> _Work instructions_
#1 Condense the Daito movement record's paragraph beginning "At 1600, DAITO departs Moji" into a bulleted list that keeps its main facts.
#2 Print word for word everything in the Daito movement record from "(Type C Escort" down to "Hitachi’s Sakurajima shipyard.".

> _Page extract_
KAIBOKAN!

(Type C Escort by Takeshi Yuki scanned from "Color Paintings of Japanese Warships")

IJN Escort Daito:
Tabular Record of Movement

© 2006-2012 Bob Hackett, Sander Kingsepp and Peter Cundall

Revision 2


23 February 1944:
Osaka. Laid down at Hitachi’s Sakurajima shipyard.

24 June 1944:
Launched and named DAITO.

7 August 1944:
Completed and registered in the IJN. LtCdr Uchizaki Tsuyoshi is the Commanding Officer. Undergoes training and working up thereafter.

11 September 1944:
Assigned to the General Escort Command’s First Surface Escort Division.

23 September 1944:
At 1600, DAITO departs Moji with patrol boat PB-104 (ex-Dutch Hr.Ms. VALK), auxiliary gunboat KAZAN (HUSAHAN) MARU, subchaser CH-21, auxiliary subchasers CHa-87, CHa-92 escorting convoy MI-21 consisting of TEIKA (ex French CAP VARELLA), TSUYAMA, EJIRI, FUSHIMI, KEISHIN, KEIZAN, CHOSAN, TATSUBATO, KENEI, TOYOKAWA and YOSHU MARUs and tankers SAN LUIS, SHUNTEN and EIKYO MARUs. Later that day the tanker RYUEI MARU and cargo ship EIKO MARU join the convoy from Sasebo.

28 September 1944:
TEIKA MARU (ex French CAP VARELLA) is detached and arrives at Kirun.

29 September 1944:
At 1700, arrives at Takao and the convoy is dissolved.

> _Saved data entries_
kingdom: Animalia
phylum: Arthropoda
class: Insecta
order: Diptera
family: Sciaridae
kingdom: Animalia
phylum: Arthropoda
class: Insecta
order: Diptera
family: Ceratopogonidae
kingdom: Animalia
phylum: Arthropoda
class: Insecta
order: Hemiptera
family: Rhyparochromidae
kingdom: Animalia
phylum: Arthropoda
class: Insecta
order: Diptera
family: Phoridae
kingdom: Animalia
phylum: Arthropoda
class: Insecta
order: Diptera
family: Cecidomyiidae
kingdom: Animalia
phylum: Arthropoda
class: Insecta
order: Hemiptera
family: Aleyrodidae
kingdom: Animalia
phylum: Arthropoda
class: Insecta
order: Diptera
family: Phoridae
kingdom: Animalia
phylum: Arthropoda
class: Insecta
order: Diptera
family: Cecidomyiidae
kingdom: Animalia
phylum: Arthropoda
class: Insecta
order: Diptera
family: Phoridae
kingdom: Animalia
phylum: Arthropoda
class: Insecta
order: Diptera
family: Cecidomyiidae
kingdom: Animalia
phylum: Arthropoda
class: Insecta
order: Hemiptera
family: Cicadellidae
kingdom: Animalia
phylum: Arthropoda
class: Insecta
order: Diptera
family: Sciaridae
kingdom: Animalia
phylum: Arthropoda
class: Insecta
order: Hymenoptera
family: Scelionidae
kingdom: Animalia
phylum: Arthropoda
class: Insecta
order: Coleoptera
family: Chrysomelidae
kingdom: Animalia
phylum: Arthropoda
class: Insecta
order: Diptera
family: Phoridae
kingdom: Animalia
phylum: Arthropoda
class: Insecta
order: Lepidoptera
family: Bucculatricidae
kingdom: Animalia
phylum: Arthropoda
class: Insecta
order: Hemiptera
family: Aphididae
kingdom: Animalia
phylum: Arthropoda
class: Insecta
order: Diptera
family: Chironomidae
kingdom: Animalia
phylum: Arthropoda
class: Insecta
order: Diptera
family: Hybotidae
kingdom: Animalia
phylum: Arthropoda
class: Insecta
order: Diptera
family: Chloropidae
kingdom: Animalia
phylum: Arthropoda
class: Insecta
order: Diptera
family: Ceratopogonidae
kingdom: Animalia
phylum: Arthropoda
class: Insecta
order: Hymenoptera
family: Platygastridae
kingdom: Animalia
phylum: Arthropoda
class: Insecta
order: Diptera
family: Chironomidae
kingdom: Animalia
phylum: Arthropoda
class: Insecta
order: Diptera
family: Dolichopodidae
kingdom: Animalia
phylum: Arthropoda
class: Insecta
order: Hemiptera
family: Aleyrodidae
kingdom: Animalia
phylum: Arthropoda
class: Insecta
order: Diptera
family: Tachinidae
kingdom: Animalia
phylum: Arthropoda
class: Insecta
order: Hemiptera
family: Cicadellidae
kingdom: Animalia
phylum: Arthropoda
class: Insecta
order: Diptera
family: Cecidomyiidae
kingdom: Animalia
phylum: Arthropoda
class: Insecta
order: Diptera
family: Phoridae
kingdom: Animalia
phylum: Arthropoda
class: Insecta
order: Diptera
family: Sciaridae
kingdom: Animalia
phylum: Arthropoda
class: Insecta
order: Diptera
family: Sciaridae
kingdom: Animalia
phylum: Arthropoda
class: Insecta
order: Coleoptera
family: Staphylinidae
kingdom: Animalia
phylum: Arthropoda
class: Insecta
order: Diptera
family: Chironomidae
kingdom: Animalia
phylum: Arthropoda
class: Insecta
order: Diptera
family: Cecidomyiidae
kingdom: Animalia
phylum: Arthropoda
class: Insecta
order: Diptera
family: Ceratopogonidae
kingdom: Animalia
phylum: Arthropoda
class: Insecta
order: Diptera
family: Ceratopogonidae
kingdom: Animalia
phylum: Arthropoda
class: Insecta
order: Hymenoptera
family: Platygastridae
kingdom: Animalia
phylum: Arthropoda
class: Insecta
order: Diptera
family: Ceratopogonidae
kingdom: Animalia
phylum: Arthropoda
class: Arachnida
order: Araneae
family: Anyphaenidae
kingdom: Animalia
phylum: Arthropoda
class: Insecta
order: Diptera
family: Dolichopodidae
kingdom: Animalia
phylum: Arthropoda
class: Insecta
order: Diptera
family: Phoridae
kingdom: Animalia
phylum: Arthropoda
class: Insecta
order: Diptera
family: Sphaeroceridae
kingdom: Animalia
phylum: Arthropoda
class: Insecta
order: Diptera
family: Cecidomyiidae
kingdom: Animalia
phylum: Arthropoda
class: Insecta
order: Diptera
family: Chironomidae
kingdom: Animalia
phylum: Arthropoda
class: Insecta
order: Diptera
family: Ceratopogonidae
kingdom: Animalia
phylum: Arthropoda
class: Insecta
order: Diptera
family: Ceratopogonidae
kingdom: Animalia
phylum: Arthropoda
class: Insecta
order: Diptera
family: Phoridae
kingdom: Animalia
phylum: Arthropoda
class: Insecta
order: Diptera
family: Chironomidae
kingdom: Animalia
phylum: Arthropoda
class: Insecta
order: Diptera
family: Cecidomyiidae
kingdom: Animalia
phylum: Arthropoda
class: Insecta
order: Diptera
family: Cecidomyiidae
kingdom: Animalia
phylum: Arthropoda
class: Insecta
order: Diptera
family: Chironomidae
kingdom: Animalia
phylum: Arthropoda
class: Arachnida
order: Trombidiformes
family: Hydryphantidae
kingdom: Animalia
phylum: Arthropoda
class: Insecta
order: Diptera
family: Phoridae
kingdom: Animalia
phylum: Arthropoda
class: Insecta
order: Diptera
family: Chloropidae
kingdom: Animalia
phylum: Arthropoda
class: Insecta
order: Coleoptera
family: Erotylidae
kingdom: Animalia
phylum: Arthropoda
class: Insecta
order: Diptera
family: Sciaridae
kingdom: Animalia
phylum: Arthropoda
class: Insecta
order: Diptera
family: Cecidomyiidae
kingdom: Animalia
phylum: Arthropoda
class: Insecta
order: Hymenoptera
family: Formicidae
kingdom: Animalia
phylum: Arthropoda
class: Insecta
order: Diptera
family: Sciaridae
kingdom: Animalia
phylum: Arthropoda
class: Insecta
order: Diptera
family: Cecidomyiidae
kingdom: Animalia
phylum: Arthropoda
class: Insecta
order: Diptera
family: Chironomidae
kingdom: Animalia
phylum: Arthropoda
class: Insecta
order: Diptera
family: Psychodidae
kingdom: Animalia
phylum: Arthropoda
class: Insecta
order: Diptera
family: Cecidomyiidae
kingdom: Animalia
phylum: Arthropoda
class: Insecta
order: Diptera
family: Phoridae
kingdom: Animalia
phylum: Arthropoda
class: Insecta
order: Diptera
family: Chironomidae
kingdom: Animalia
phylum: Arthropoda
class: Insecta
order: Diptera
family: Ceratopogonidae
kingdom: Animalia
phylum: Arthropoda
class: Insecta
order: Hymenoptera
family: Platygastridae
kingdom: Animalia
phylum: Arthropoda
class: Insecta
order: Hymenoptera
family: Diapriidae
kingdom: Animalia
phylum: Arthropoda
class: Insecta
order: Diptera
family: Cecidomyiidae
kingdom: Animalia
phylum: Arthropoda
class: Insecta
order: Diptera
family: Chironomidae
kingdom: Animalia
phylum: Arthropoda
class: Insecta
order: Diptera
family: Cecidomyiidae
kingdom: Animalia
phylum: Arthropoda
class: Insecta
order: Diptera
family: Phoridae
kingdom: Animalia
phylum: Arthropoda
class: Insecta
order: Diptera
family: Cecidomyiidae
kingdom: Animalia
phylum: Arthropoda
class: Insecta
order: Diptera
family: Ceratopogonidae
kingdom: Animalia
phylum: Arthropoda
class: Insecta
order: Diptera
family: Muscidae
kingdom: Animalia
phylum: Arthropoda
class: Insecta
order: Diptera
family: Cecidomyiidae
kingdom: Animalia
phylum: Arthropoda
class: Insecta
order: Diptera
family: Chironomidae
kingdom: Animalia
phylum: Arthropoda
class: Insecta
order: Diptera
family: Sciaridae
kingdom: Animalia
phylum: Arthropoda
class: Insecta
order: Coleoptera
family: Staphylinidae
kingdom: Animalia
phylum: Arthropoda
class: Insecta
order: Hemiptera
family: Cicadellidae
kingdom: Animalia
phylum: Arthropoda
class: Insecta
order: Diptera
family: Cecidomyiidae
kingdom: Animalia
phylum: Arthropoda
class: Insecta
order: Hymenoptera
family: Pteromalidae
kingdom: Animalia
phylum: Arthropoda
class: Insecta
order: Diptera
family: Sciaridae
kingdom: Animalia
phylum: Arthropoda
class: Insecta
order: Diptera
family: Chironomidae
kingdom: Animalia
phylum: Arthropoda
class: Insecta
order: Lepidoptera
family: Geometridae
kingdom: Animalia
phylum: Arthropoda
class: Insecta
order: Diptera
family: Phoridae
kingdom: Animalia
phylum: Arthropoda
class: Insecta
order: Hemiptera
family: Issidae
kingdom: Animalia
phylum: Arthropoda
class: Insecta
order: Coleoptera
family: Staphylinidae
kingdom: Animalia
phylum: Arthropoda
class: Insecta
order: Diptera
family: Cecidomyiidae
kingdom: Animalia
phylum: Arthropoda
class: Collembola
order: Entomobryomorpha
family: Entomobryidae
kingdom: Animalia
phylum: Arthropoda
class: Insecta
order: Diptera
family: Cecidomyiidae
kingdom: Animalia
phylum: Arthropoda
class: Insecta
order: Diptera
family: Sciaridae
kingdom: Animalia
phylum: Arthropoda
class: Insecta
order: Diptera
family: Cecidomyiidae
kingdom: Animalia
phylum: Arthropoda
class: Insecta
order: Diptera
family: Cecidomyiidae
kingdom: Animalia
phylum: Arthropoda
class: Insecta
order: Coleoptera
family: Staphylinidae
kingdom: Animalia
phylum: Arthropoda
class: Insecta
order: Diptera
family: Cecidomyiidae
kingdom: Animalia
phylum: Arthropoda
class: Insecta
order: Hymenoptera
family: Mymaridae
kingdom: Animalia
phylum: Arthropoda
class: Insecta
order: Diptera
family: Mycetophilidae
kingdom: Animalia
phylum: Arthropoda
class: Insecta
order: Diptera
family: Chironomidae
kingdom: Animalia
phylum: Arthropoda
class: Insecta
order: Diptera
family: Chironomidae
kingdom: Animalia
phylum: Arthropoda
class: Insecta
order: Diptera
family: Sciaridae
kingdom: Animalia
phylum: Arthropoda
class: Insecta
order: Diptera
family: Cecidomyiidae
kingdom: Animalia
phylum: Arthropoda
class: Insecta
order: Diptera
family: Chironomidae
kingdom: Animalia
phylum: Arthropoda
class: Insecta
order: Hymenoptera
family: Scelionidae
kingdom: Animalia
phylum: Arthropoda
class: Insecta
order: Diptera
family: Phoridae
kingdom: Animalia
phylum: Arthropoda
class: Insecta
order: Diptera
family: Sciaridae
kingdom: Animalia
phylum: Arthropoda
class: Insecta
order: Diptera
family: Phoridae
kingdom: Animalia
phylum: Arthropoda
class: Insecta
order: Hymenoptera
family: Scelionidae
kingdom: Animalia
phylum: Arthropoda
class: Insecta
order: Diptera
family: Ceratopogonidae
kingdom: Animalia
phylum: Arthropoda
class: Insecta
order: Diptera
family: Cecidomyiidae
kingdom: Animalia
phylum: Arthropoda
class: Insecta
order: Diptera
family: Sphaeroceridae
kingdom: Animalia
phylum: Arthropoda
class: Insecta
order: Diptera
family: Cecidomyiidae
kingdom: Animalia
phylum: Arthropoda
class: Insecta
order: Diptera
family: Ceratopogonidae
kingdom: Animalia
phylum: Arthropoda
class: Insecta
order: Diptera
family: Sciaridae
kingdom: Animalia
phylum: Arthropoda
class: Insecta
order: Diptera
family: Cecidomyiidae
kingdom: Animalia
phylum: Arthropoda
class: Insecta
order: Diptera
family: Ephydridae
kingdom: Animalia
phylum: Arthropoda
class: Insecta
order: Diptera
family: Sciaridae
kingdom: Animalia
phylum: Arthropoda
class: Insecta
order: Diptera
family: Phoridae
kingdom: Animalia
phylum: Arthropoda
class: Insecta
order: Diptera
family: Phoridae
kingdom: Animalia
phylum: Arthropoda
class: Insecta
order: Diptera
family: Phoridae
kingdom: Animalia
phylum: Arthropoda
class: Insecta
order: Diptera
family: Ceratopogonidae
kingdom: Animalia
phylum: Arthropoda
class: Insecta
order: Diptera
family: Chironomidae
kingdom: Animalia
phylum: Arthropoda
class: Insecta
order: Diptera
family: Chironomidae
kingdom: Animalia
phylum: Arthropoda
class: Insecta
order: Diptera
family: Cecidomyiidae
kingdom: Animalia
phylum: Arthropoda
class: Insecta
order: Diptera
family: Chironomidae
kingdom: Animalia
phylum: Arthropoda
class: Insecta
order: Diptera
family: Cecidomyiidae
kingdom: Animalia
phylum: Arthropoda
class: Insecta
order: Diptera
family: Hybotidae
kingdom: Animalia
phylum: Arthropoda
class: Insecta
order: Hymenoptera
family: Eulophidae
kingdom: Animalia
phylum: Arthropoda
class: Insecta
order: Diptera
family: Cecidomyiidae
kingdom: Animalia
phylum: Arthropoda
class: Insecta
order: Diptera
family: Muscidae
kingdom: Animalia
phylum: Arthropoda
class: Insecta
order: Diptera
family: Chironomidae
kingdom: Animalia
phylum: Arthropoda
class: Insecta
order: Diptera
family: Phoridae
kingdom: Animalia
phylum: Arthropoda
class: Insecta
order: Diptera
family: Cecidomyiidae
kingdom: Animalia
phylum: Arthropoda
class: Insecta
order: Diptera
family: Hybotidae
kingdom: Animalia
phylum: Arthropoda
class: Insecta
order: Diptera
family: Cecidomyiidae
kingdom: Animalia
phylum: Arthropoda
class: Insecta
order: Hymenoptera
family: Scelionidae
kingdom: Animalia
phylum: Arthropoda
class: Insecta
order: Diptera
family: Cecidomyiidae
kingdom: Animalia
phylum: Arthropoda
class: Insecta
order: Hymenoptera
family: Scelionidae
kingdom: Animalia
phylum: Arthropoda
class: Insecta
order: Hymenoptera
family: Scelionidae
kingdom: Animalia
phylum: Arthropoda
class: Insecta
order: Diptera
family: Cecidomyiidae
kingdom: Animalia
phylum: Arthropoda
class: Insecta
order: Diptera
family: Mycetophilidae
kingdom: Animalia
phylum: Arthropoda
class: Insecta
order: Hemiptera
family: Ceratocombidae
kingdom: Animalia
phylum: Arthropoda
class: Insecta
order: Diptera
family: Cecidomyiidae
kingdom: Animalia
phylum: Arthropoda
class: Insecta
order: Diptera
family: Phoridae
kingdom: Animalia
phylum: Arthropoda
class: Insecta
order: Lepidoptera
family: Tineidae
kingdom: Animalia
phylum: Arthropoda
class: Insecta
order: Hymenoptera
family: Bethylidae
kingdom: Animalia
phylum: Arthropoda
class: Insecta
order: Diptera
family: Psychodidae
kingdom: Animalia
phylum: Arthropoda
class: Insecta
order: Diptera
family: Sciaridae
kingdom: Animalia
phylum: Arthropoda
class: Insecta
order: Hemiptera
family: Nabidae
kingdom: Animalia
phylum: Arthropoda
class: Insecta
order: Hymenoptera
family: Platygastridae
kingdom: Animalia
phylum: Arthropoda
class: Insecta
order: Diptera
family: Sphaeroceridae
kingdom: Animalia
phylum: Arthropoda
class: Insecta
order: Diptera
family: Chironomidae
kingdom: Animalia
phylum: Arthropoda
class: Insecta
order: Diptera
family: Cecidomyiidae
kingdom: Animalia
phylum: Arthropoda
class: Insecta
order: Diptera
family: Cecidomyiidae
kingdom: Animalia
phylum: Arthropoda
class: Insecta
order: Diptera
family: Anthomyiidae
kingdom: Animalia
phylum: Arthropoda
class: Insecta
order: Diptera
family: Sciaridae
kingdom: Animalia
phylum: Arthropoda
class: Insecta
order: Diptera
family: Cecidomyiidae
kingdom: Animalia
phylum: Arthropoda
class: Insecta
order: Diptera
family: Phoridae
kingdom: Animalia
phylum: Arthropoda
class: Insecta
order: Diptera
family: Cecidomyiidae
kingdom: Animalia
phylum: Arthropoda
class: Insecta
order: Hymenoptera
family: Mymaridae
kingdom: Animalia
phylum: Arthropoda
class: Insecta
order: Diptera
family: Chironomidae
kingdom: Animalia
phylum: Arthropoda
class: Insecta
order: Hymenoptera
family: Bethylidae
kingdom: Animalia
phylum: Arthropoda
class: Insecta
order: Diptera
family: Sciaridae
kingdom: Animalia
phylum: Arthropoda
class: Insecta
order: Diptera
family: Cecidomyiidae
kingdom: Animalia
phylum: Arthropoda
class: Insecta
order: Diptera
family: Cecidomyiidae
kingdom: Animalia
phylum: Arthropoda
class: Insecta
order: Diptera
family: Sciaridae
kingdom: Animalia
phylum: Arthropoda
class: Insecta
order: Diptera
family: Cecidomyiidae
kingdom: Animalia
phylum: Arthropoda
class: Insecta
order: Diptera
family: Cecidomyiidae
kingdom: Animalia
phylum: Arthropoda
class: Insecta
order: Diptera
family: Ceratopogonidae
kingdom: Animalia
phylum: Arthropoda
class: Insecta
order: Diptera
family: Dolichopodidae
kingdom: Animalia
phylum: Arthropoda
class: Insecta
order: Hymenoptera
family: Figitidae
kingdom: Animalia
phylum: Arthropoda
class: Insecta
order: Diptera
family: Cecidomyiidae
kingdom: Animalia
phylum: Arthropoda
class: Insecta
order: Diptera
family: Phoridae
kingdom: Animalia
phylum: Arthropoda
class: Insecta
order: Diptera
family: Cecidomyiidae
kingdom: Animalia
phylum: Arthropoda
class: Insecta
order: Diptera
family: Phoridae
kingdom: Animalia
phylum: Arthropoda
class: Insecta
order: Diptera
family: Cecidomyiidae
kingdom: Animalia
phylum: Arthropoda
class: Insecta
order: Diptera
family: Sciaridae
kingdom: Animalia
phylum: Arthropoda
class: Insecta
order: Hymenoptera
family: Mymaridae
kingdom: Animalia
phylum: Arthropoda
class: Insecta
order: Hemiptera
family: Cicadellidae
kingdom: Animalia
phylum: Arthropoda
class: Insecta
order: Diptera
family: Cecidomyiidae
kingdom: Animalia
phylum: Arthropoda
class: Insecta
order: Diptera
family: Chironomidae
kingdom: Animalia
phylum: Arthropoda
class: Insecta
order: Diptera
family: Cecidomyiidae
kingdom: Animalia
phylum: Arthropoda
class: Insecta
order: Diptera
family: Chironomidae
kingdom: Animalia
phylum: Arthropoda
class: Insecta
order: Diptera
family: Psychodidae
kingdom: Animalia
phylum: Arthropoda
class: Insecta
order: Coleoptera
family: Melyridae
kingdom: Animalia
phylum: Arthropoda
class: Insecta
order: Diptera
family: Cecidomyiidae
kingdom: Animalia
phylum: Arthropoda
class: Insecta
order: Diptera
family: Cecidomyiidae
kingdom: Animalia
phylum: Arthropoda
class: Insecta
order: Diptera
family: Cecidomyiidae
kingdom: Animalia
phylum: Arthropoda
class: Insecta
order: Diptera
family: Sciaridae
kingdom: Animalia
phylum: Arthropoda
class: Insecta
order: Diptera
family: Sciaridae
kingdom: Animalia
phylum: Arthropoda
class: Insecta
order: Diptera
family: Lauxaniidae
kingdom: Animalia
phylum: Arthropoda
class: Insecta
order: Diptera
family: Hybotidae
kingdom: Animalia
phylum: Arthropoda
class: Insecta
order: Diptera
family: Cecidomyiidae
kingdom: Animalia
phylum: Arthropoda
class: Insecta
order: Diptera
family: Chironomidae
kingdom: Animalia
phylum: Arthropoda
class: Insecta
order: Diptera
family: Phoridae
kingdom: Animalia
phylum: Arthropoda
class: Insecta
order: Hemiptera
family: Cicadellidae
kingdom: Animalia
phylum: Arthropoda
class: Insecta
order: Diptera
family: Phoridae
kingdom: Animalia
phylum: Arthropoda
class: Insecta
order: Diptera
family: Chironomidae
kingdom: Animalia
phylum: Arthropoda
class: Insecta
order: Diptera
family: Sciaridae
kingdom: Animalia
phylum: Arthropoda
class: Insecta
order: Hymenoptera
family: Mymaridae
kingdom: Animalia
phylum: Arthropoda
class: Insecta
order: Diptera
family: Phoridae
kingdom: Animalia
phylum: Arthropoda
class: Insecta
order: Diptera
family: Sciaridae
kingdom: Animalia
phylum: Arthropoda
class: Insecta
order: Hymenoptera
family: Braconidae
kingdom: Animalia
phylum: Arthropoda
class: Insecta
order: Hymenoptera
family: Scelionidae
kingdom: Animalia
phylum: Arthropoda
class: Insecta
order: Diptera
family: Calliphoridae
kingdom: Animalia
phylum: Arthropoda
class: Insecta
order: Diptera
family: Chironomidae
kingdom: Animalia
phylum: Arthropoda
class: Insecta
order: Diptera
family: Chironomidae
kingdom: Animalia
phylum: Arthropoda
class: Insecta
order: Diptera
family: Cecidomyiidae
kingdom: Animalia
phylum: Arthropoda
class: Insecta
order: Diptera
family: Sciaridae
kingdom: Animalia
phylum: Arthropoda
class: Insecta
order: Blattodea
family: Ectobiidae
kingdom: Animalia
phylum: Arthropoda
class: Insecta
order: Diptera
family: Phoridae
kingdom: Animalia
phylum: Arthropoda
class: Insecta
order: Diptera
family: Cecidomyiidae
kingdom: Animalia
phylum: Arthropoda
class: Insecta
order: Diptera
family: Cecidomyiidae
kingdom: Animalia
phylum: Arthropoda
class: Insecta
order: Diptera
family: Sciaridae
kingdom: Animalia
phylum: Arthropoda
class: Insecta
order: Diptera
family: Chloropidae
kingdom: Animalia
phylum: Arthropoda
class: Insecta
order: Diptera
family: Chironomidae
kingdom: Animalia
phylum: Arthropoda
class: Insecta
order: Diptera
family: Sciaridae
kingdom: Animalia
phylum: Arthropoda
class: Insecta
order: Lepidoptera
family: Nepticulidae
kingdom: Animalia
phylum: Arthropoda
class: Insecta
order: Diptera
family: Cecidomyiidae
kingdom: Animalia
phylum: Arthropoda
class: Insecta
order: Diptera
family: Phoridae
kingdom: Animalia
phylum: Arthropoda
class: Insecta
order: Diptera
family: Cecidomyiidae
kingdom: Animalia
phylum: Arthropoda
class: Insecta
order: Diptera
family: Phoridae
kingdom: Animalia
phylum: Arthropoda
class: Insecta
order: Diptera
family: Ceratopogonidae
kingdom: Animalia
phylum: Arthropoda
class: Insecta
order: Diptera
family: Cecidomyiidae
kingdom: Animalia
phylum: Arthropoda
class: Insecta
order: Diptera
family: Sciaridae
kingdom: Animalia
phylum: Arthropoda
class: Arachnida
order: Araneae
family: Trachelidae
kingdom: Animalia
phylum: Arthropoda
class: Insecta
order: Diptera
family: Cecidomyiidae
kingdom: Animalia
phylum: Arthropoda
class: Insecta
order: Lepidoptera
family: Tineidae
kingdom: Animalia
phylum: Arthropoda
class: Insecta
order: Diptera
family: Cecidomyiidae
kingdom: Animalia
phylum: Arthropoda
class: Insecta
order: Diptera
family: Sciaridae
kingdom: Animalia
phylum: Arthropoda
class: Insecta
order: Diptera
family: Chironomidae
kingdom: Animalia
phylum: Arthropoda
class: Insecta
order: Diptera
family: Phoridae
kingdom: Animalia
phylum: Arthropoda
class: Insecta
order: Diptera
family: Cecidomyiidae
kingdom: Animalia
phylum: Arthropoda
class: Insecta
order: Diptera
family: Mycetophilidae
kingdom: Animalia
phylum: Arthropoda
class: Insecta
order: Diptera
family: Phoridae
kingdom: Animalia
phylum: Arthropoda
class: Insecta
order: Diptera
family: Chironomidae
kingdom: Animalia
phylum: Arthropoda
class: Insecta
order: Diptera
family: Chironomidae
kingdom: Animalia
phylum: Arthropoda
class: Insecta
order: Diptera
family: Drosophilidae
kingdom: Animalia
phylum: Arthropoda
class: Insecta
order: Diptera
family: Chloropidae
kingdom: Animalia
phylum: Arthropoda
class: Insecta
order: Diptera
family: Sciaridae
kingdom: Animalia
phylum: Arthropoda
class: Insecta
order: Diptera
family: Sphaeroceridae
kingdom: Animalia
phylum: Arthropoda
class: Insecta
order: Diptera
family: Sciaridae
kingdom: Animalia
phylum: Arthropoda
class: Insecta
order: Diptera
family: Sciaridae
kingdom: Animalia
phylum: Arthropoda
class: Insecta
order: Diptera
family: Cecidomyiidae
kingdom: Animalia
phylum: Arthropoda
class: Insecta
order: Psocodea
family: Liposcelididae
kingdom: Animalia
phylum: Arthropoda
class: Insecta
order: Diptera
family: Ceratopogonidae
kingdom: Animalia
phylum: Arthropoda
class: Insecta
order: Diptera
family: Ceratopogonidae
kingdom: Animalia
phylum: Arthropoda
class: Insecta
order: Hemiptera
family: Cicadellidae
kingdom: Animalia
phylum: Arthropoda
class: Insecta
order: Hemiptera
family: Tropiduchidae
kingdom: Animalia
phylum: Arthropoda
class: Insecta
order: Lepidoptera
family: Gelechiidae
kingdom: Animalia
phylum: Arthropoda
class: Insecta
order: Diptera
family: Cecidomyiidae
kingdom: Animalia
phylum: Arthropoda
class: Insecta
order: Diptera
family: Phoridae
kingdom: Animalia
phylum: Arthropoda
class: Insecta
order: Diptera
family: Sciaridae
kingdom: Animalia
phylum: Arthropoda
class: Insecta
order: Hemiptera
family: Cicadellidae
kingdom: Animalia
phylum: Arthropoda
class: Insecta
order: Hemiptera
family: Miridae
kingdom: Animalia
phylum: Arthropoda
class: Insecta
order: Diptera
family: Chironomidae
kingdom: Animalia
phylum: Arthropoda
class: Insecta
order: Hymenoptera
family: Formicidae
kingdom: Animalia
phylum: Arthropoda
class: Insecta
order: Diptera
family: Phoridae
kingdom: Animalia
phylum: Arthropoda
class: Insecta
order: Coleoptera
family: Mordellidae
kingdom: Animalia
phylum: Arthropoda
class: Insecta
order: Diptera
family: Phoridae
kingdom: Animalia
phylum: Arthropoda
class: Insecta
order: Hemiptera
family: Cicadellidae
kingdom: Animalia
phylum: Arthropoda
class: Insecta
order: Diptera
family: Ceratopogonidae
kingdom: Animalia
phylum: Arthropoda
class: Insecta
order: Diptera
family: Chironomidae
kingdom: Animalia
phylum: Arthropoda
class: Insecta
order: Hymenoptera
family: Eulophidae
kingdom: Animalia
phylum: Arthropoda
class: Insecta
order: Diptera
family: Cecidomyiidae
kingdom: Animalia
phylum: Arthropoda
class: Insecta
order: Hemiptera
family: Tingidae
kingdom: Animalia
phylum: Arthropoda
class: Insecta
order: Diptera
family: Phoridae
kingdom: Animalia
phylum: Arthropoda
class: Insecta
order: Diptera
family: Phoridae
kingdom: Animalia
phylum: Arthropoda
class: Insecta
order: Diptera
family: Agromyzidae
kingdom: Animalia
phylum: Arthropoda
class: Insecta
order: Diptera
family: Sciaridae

> _Answers below_
#1
- 23 September 1944, 1600: DAITO leaves Moji escorting convoy MI-21.
- Other escorts: patrol boat PB-104 (ex-Dutch Hr.Ms. VALK), auxiliary gunboat KAZAN (HUSAHAN) MARU, subchaser CH-21, and auxiliary subchasers CHa-87 and CHa-92.
- Convoy ships: TEIKA (ex French CAP VARELLA), TSUYAMA, EJIRI, FUSHIMI, KEISHIN, KEIZAN, CHOSAN, TATSUBATO, KENEI, TOYOKAWA and YOSHU MARUs, plus tankers SAN LUIS, SHUNTEN and EIKYO MARUs.
- Later that day: tanker RYUEI MARU and cargo ship EIKO MARU join from Sasebo.

#2
(Type C Escort by Takeshi Yuki scanned from "Color Paintings of Japanese Warships")

IJN Escort Daito:
Tabular Record of Movement

© 2006-2012 Bob Hackett, Sander Kingsepp and Peter Cundall

Revision 2


23 February 1944:
Osaka. Laid down at Hitachi’s Sakurajima shipyard.